EXERCISE TASKS –
1. Quote everything in the guitar build thread from "## failsafe (Jan" down to "hand at building.", word for word.
2. Answer these from the guitar build thread:
(a) What wood is used for the fretboard?
(b) Which guitar model were the neck and headstock based on?
(c) What locking tuners does the build use?
* START DOCUMENT PASSAGE *
# First build: Gibson/ESP hybrid Explorer



## failsafe (Jan 7, 2018)

Hello all, I have been working on this build, on and off, since around October of last year. I have always dreamed of building my own guitar, and after hanging around MLP for a while watching everyone's awesome builds, I decided to go ahead and try my hand at building. 

Part of the reason that this has taken so long (besides my OCD of trying to get everything as perfect as possible), is that up to this point, I had no real woodworking experience. However, I'm somewhat of a fast learner, and with the help of hours upon hours of reading various build threads and watching some helpful YouTube videos, I am now proud to say that I am about %90 percent finished with my first guitar build. 

Okay, now to the details. I've always been a Hetfield fanboy at heart, so of course if I'm going to build anything, it's going to be an Explorer. The problem is, I'm not a fan of the pointy-ness of the newer Explorers. I prefer that more classic shape of the '58. I was fortunate enough to stumble upon a thread here on MLP where a member so kindly posted up the best plans I've found for a '58 Explorer. Using those plans for the body and basing the neck and headstock on the ESP MX-220, I started my build. 

Here are the specs:
Body and neck- mahogany
Fretboard- ebony
Frets- nickel
Bridge- Gotoh Tune-O-Matic
Tuners- Sperzel locking
Pickups- EMG Het Set
Electronics- 2 Volume, 3-way switch

Here are some pics of my progress up to this point. I apologize for the orientation of some of these photos, I'm not sure what's going on with them them being uploaded sideways. I'll try to fix it later. 

Body routed for pickups and neck mortise.
View attachment 283609
View attachment 283610
View attachment 283611

View attachment 283609

View attachment 283610

View attachment 283610


Freshly band sawed and planed neck blank.
View attachment 283613


Truss rod fitment.
* END DOCUMENT PASSAGE *
* START ITEMS *
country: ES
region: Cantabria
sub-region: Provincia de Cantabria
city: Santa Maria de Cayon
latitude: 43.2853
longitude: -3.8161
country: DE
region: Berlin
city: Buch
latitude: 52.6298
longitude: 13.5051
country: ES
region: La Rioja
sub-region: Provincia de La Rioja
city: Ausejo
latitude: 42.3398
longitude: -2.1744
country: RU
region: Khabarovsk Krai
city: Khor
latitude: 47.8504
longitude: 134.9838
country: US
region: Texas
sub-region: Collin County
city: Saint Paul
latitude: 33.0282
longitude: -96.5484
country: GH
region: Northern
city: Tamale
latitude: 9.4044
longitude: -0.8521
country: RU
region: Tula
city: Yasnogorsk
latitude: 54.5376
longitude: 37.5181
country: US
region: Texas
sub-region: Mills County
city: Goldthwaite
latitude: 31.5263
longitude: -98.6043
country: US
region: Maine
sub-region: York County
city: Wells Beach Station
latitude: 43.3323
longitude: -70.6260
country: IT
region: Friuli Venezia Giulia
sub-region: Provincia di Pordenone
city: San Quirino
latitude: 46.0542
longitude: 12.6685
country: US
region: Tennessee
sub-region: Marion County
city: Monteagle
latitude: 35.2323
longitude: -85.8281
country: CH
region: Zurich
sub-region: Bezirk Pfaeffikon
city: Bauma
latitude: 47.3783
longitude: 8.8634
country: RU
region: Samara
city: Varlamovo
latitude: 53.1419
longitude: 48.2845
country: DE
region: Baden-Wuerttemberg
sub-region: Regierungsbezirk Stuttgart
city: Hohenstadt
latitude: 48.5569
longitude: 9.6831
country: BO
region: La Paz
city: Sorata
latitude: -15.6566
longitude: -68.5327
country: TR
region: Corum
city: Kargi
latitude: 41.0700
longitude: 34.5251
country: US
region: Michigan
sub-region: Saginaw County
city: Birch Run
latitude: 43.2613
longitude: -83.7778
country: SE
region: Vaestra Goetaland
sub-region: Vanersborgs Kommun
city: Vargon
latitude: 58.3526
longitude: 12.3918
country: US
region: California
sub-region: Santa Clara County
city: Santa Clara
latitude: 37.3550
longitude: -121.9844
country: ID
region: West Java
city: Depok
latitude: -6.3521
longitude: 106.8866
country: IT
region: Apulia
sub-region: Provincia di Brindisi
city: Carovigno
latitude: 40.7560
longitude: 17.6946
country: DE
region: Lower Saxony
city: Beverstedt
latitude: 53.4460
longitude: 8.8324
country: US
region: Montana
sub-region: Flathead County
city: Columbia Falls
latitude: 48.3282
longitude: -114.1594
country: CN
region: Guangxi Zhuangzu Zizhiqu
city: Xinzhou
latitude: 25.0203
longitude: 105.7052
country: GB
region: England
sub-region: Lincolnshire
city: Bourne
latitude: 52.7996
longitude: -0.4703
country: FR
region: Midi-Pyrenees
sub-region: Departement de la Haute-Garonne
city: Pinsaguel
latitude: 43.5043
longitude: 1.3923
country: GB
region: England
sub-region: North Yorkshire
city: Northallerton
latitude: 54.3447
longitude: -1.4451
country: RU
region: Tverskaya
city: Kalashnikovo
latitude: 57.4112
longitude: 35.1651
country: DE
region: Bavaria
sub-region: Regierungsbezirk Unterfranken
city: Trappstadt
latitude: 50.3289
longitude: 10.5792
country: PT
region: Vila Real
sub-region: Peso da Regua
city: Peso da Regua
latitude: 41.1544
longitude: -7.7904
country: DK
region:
* END ITEMS *
SET OF ANSWERS –
1.
## failsafe (Jan 7, 2018)

Hello all, I have been working on this build, on and off, since around October of last year. I have always dreamed of building my own guitar, and after hanging around MLP for a while watching everyone's awesome builds, I decided to go ahead and try my hand at building.

2.
(a) Ebony
(b) The ESP MX-220
(c) Sperzel locking tuners